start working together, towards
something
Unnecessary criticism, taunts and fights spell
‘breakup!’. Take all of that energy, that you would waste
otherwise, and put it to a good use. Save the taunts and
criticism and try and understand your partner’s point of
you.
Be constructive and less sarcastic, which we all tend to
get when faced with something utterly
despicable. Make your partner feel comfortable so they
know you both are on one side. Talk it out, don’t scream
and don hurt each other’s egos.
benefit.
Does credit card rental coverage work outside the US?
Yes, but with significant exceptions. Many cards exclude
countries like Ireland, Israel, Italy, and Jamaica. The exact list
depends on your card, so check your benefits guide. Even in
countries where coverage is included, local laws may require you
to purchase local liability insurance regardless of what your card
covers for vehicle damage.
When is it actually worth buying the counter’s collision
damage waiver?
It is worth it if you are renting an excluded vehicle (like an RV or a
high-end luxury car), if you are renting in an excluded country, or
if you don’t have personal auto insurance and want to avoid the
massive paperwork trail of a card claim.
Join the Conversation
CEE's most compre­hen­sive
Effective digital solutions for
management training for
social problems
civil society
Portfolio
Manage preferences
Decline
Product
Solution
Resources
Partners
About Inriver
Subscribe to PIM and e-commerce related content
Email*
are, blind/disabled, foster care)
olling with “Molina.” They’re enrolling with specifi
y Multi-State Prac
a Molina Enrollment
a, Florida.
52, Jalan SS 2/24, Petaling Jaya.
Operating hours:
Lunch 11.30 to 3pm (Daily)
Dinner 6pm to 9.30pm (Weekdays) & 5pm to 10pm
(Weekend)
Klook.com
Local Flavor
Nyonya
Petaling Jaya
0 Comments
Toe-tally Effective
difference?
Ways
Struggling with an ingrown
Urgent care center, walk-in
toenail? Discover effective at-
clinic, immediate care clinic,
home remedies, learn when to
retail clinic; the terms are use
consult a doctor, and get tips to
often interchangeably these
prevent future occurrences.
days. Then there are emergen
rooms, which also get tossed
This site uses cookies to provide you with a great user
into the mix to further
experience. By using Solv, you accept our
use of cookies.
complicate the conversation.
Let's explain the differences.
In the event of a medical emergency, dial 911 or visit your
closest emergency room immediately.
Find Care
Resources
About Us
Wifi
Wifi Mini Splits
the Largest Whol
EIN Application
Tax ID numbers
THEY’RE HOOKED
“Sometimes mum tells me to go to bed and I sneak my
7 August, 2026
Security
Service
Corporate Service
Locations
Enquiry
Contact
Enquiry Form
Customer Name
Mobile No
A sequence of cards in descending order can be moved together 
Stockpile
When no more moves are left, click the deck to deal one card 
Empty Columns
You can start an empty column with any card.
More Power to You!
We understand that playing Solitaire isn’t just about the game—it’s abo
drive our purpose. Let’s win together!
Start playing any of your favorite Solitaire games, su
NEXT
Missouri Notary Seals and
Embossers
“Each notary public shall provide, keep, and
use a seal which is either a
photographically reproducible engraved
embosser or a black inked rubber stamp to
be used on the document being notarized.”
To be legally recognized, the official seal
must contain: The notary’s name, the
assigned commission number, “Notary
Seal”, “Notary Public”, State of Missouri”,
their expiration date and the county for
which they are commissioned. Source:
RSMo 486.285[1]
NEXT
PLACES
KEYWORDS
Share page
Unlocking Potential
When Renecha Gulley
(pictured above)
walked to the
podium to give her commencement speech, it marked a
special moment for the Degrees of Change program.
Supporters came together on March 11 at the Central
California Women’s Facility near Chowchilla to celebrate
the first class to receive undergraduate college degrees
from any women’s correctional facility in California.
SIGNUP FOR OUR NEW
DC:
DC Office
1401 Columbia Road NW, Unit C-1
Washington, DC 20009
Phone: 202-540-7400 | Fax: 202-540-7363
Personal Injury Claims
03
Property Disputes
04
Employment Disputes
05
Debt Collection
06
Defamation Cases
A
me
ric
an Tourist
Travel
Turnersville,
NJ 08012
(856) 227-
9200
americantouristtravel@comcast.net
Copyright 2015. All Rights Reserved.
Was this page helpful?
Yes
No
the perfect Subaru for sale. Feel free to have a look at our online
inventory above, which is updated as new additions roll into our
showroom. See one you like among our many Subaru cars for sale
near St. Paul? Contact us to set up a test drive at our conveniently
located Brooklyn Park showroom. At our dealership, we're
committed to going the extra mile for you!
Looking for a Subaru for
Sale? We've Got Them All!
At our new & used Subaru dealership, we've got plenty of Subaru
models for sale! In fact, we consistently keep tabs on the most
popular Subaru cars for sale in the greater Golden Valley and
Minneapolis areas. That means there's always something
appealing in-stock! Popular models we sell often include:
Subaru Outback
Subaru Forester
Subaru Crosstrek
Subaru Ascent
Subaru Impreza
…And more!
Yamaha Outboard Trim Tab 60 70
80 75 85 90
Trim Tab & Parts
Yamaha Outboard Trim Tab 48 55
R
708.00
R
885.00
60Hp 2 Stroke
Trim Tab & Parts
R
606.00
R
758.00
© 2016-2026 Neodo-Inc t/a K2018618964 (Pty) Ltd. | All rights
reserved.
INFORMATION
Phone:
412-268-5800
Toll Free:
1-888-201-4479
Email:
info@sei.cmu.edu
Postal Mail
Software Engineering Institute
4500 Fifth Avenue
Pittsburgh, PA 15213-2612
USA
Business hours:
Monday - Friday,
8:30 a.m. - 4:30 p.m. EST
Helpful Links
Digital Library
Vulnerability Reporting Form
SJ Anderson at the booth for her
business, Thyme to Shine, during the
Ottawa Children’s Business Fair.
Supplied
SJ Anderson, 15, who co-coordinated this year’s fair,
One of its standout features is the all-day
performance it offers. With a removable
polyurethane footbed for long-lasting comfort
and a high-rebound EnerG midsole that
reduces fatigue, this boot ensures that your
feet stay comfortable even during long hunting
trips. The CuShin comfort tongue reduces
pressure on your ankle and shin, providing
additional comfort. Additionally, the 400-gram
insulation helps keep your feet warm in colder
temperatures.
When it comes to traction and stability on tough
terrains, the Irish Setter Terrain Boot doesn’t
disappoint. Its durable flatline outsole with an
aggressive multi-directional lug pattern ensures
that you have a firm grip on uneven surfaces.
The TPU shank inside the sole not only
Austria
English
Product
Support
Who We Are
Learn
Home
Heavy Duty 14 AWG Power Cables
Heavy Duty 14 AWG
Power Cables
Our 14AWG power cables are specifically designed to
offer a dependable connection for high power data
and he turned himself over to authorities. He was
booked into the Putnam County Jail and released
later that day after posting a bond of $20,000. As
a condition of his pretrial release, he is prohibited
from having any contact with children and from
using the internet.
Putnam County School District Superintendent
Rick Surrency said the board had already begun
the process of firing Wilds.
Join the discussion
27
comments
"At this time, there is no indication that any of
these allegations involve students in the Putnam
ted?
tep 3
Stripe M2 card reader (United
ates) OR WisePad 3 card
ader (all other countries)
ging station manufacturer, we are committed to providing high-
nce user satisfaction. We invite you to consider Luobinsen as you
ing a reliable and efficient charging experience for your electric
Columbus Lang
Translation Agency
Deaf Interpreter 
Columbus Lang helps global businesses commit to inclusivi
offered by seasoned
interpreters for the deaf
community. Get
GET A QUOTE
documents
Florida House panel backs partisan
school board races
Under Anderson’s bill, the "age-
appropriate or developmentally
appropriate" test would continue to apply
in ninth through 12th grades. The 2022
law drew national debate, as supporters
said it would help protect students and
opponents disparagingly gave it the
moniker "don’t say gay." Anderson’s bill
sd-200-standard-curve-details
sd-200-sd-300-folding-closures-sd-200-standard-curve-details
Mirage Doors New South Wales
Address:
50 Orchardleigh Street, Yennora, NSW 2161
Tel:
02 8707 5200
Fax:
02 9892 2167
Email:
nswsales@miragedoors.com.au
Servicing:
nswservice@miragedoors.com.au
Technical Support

▶ EXERCISE REQUIREMENTS
Copy out every line of text from all of the items above, character for character and in the same order.

▶ WRITTEN RESPONSE
start working together, towards
something
Unnecessary criticism, taunts and fights spell
‘breakup!’. Take all of that energy, that you would waste
otherwise, and put it to a good use. Save the taunts and
criticism and try and understand your partner’s point of
you.
Be constructive and less sarcastic, which we all tend to
get when faced with something utterly
despicable. Make your partner feel comfortable so they
know you both are on one side. Talk it out, don’t scream
and don hurt each other’s egos.
benefit.
Does credit card rental coverage work outside the US?
Yes, but with significant exceptions. Many cards exclude
countries like Ireland, Israel, Italy, and Jamaica. The exact list
depends on your card, so check your benefits guide. Even in
countries where coverage is included, local laws may require you
to purchase local liability insurance regardless of what your card
covers for vehicle damage.
When is it actually worth buying the counter’s collision
damage waiver?
It is worth it if you are renting an excluded vehicle (like an RV or a
high-end luxury car), if you are renting in an excluded country, or
if you don’t have personal auto insurance and want to avoid the
massive paperwork trail of a card claim.
Join the Conversation
CEE's most compre­hen­sive
Effective digital solutions for
management training for
social problems
civil society
Portfolio
Manage preferences
Decline
Product
Solution
Resources
Partners
About Inriver
Subscribe to PIM and e-commerce related content
Email*
are, blind/disabled, foster care)
olling with “Molina.” They’re enrolling with specifi
y Multi-State Prac
a Molina Enrollment
a, Florida.
52, Jalan SS 2/24, Petaling Jaya.
Operating hours:
Lunch 11.30 to 3pm (Daily)
Dinner 6pm to 9.30pm (Weekdays) & 5pm to 10pm
(Weekend)
Klook.com
Local Flavor
Nyonya
Petaling Jaya
0 Comments
Toe-tally Effective
difference?
Ways
Struggling with an ingrown
Urgent care center, walk-in
toenail? Discover effective at-
clinic, immediate care clinic,
home remedies, learn when to
retail clinic; the terms are use
consult a doctor, and get tips to
often interchangeably these
prevent future occurrences.
days. Then there are emergen
rooms, which also get tossed
This site uses cookies to provide you with a great user
into the mix to further
experience. By using Solv, you accept our
use of cookies.
complicate the conversation.
Let's explain the differences.
In the event of a medical emergency, dial 911 or visit your
closest emergency room immediately.
Find Care
Resources
About Us
Wifi
Wifi Mini Splits
the Largest Whol
EIN Application
Tax ID numbers
THEY’RE HOOKED
“Sometimes mum tells me to go to bed and I sneak my
7 August, 2026
Security
Service
Corporate Service
Locations
Enquiry
Contact
Enquiry Form
Customer Name
Mobile No
A sequence of cards in descending order can be moved together 
Stockpile
When no more moves are left, click the deck to deal one card 
Empty Columns
You can start an empty column with any card.
More Power to You!
We understand that playing Solitaire isn’t just about the game—it’s abo
drive our purpose. Let’s win together!
Start playing any of your favorite Solitaire games, su
NEXT
Missouri Notary Seals and
Embossers
“Each notary public shall provide, keep, and
use a seal which is either a
photographically reproducible engraved
embosser or a black inked rubber stamp to
be used on the document being notarized.”
To be legally recognized, the official seal
must contain: The notary’s name, the
assigned commission number, “Notary
Seal”, “Notary Public”, State of Missouri”,
their expiration date and the county for
which they are commissioned. Source:
RSMo 486.285[1]
NEXT
PLACES
KEYWORDS
Share page
Unlocking Potential
When Renecha Gulley
(pictured above)
walked to the
podium to give her commencement speech, it marked a
special moment for the Degrees of Change program.
Supporters came together on March 11 at the Central
California Women’s Facility near Chowchilla to celebrate
the first class to receive undergraduate college degrees
from any women’s correctional facility in California.
SIGNUP FOR OUR NEW
DC:
DC Office
1401 Columbia Road NW, Unit C-1
Washington, DC 20009
Phone: 202-540-7400 | Fax: 202-540-7363
Personal Injury Claims
03
Property Disputes
04
Employment Disputes
05
Debt Collection
06
Defamation Cases
A
me
ric
an Tourist
Travel
Turnersville,
NJ 08012
(856) 227-
9200
americantouristtravel@comcast.net
Copyright 2015. All Rights Reserved.
Was this page helpful?
Yes
No
the perfect Subaru for sale. Feel free to have a look at our online
inventory above, which is updated as new additions roll into our
showroom. See one you like among our many Subaru cars for sale
near St. Paul? Contact us to set up a test drive at our conveniently
located Brooklyn Park showroom. At our dealership, we're
committed to going the extra mile for you!
Looking for a Subaru for
Sale? We've Got Them All!
At our new & used Subaru dealership, we've got plenty of Subaru
models for sale! In fact, we consistently keep tabs on the most
popular Subaru cars for sale in the greater Golden Valley and
Minneapolis areas. That means there's always something
appealing in-stock! Popular models we sell often include:
Subaru Outback
Subaru Forester
Subaru Crosstrek
Subaru Ascent
Subaru Impreza
…And more!
Yamaha Outboard Trim Tab 60 70
80 75 85 90
Trim Tab & Parts
Yamaha Outboard Trim Tab 48 55
R
708.00
R
885.00
60Hp 2 Stroke
Trim Tab & Parts
R
606.00
R
758.00
© 2016-2026 Neodo-Inc t/a K2018618964 (Pty) Ltd. | All rights
reserved.
INFORMATION
Phone:
412-268-5800
Toll Free:
1-888-201-4479
Email:
info@sei.cmu.edu
Postal Mail
Software Engineering Institute
4500 Fifth Avenue
Pittsburgh, PA 15213-2612
USA
Business hours:
Monday - Friday,
8:30 a.m. - 4:30 p.m. EST
Helpful Links
Digital Library
Vulnerability Reporting Form
SJ Anderson at the booth for her
business, Thyme to Shine, during the
Ottawa Children’s Business Fair.
Supplied
SJ Anderson, 15, who co-coordinated this year’s fair,
One of its standout features is the all-day
performance it offers. With a removable
polyurethane footbed for long-lasting comfort
and a high-rebound EnerG midsole that
reduces fatigue, this boot ensures that your
feet stay comfortable even during long hunting
trips. The CuShin comfort tongue reduces
pressure on your ankle and shin, providing
additional comfort. Additionally, the 400-gram
insulation helps keep your feet warm in colder
temperatures.
When it comes to traction and stability on tough
terrains, the Irish Setter Terrain Boot doesn’t
disappoint. Its durable flatline outsole with an
aggressive multi-directional lug pattern ensures
that you have a firm grip on uneven surfaces.
The TPU shank inside the sole not only
Austria
English
Product
Support
Who We Are
Learn
Home
Heavy Duty 14 AWG Power Cables
Heavy Duty 14 AWG
Power Cables
Our 14AWG power cables are specifically designed to
offer a dependable connection for high power data
and he turned himself over to authorities. He was
booked into the Putnam County Jail and released
later that day after posting a bond of $20,000. As
a condition of his pretrial release, he is prohibited
from having any contact with children and from
using the internet.
Putnam County School District Superintendent
Rick Surrency said the board had already begun
the process of firing Wilds.
Join the discussion
27
comments
"At this time, there is no indication that any of
these allegations involve students in the Putnam
ted?
tep 3
Stripe M2 card reader (United
ates) OR WisePad 3 card
ader (all other countries)
ging station manufacturer, we are committed to providing high-
nce user satisfaction. We invite you to consider Luobinsen as you
ing a reliable and efficient charging experience for your electric
Columbus Lang
Translation Agency
Deaf Interpreter 
Columbus Lang helps global businesses commit to inclusivi
offered by seasoned
interpreters for the deaf
community. Get
GET A QUOTE
documents
Florida House panel backs partisan
school board races
Under Anderson’s bill, the "age-
appropriate or developmentally
appropriate" test would continue to apply
in ninth through 12th grades. The 2022
law drew national debate, as supporters
said it would help protect students and
opponents disparagingly gave it the
moniker "don’t say gay." Anderson’s bill
sd-200-standard-curve-details
sd-200-sd-300-folding-closures-sd-200-standard-curve-details
Mirage Doors New South Wales
Address:
50 Orchardleigh Street, Yennora, NSW 2161
Tel:
02 8707 5200
Fax:
02 9892 2167
Email:
nswsales@miragedoors.com.au
Servicing:
nswservice@miragedoors.com.au
Technical Support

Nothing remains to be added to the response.